Reproduce the entries shown below only from the line with "## Onboarding of" down to the line with "1. Registration and", keeping both end lines and copying each one exactly.
##### Exercise input #####
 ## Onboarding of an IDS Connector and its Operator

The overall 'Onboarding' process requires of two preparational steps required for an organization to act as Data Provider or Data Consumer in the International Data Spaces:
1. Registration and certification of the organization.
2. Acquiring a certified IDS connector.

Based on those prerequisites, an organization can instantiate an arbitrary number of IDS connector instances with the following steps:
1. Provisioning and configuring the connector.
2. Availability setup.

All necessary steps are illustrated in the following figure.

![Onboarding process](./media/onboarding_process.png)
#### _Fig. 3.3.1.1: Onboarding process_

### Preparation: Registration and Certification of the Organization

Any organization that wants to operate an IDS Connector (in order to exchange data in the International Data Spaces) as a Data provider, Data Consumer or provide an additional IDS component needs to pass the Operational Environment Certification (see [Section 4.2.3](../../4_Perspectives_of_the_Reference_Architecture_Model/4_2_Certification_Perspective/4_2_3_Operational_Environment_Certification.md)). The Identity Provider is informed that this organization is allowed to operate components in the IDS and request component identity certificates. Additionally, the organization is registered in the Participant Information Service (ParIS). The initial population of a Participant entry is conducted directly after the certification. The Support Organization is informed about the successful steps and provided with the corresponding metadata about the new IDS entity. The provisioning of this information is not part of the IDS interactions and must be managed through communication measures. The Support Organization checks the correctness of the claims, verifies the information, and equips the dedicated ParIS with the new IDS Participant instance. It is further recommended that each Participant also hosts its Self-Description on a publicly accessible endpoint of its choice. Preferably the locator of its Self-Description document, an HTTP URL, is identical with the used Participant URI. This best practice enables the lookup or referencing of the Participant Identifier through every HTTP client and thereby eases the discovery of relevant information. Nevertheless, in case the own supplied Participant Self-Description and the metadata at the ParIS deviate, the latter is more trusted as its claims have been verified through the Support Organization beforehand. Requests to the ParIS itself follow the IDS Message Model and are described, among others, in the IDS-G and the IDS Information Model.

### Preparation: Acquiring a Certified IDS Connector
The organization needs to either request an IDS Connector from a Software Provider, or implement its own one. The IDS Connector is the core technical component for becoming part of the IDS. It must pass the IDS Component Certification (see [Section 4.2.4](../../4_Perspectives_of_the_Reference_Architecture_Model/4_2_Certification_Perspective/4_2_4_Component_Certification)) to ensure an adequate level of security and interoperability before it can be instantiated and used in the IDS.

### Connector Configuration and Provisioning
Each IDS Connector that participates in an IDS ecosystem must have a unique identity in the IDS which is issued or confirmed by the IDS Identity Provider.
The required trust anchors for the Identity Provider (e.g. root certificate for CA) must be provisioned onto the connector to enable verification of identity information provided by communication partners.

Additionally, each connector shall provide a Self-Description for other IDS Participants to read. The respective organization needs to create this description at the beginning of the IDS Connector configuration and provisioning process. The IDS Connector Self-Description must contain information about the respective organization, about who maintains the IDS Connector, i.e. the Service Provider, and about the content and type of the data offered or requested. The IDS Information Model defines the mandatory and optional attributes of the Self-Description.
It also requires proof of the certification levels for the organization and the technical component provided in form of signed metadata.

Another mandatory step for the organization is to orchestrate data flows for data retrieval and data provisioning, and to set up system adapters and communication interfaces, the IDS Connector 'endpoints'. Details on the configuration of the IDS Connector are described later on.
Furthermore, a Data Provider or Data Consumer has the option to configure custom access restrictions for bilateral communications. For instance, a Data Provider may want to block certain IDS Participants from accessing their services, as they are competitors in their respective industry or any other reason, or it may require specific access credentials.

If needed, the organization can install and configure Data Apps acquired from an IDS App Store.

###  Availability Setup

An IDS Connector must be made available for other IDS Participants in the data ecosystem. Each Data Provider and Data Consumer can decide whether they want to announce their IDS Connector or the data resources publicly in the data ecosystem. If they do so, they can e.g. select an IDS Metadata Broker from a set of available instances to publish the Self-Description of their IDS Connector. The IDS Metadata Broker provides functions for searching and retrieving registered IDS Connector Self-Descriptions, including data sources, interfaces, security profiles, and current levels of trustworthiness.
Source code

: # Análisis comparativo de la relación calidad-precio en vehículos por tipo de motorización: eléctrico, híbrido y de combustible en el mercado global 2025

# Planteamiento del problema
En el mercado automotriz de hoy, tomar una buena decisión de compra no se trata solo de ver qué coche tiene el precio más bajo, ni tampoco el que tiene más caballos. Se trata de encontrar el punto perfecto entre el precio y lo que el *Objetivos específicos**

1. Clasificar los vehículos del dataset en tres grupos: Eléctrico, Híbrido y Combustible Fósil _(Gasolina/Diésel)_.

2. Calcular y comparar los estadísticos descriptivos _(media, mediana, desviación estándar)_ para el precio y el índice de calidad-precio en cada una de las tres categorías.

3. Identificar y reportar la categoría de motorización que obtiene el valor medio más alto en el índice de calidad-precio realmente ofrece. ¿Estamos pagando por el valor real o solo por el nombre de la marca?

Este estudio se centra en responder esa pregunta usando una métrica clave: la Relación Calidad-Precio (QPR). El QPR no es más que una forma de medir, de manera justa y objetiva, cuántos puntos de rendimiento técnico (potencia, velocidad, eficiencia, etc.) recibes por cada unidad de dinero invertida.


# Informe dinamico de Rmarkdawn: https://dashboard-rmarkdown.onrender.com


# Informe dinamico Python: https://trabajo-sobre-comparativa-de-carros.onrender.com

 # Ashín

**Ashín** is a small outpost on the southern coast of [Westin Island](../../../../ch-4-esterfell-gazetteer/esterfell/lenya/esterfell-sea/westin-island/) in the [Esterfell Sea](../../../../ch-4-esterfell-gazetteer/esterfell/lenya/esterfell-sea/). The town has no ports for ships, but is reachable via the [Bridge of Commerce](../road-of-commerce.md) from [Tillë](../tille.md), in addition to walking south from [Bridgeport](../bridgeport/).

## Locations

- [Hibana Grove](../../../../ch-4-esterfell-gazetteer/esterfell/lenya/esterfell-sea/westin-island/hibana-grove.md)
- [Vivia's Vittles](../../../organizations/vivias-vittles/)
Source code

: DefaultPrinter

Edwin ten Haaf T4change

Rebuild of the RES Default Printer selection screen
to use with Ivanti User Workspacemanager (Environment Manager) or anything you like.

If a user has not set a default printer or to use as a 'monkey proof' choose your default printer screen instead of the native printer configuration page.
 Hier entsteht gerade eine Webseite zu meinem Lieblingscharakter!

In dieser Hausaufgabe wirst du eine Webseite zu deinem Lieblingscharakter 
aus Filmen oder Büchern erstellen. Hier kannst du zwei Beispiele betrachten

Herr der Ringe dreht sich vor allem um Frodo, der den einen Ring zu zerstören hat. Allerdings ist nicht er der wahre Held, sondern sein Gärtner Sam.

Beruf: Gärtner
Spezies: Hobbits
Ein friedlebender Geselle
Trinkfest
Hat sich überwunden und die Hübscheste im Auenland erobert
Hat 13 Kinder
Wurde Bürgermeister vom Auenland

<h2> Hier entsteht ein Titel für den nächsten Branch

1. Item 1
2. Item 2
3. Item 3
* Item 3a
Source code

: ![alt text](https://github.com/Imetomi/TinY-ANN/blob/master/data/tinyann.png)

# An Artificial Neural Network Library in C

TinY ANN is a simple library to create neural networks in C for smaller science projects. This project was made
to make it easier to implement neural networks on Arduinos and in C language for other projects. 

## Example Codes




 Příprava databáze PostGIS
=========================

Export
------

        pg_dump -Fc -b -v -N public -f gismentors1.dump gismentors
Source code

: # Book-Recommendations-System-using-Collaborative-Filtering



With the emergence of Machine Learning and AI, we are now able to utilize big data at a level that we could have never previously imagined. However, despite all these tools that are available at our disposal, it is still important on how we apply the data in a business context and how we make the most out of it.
#####
##### Exercise input #####
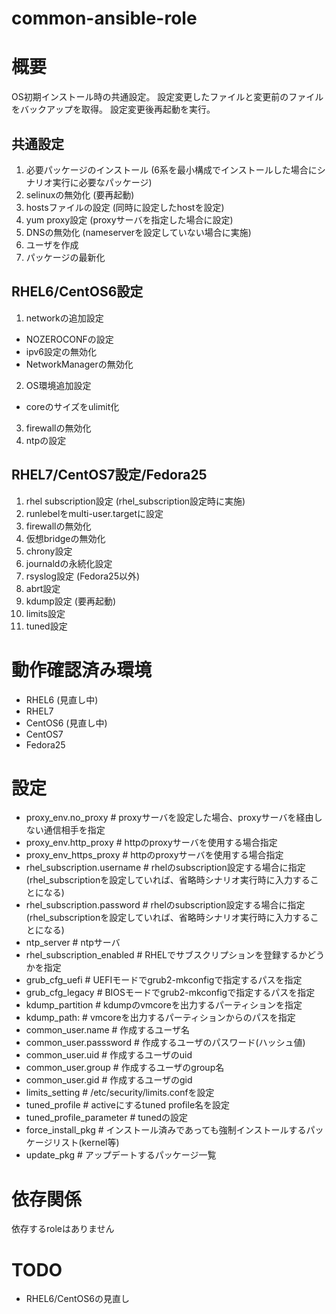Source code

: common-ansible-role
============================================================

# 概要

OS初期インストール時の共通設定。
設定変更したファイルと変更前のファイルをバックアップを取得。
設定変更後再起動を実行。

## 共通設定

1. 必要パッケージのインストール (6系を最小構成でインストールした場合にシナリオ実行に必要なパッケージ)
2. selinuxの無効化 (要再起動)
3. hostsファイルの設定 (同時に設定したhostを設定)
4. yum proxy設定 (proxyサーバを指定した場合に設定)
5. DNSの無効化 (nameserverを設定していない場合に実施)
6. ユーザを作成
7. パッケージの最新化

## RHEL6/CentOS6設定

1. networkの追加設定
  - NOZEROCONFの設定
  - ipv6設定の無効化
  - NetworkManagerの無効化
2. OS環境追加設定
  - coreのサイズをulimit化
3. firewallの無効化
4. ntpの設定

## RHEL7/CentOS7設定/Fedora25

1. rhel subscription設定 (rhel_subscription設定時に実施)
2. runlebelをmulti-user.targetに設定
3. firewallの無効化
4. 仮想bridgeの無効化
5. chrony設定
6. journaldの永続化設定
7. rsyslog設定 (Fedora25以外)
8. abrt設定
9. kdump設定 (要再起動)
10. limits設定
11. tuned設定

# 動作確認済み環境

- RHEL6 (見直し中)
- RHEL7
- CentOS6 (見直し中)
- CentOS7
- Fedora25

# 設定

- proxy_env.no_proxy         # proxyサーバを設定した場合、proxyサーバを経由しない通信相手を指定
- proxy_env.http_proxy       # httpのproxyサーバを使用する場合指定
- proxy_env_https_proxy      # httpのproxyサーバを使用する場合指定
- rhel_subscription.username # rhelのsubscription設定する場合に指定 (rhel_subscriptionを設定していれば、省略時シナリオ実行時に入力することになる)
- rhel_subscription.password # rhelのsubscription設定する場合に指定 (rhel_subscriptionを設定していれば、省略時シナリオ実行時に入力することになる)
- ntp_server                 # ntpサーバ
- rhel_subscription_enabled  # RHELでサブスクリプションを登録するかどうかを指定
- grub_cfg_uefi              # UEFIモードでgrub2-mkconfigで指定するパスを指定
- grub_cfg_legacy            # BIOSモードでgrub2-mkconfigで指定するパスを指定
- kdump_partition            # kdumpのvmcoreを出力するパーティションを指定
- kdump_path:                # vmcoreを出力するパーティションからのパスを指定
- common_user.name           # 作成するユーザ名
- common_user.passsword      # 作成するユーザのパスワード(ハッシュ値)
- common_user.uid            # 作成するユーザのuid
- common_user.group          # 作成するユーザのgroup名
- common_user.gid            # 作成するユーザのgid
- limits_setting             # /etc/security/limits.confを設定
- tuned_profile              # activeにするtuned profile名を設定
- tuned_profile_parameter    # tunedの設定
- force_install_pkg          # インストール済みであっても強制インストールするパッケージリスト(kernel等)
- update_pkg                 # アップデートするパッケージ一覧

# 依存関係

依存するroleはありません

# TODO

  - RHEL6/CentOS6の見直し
#####
##### Exercise input #####
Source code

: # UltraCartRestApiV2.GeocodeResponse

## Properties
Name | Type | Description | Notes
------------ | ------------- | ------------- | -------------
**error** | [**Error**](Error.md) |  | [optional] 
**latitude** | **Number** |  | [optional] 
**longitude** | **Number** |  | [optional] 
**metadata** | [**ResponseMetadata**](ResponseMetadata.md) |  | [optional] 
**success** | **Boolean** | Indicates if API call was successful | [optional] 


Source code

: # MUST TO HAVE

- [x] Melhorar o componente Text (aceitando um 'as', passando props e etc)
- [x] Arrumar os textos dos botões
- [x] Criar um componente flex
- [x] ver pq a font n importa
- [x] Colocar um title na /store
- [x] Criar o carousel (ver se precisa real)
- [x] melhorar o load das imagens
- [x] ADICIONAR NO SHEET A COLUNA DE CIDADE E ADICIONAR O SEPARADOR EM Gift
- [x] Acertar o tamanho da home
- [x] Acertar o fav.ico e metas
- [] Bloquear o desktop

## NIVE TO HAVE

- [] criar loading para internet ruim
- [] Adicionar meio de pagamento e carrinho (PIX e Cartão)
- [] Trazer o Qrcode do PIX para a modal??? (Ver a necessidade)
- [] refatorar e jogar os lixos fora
#####
--- Task response ---
 ## Onboarding of an IDS Connector and its Operator

The overall 'Onboarding' process requires of two preparational steps required for an organization to act as Data Provider or Data Consumer in the International Data Spaces:
1. Registration and certification of the organization.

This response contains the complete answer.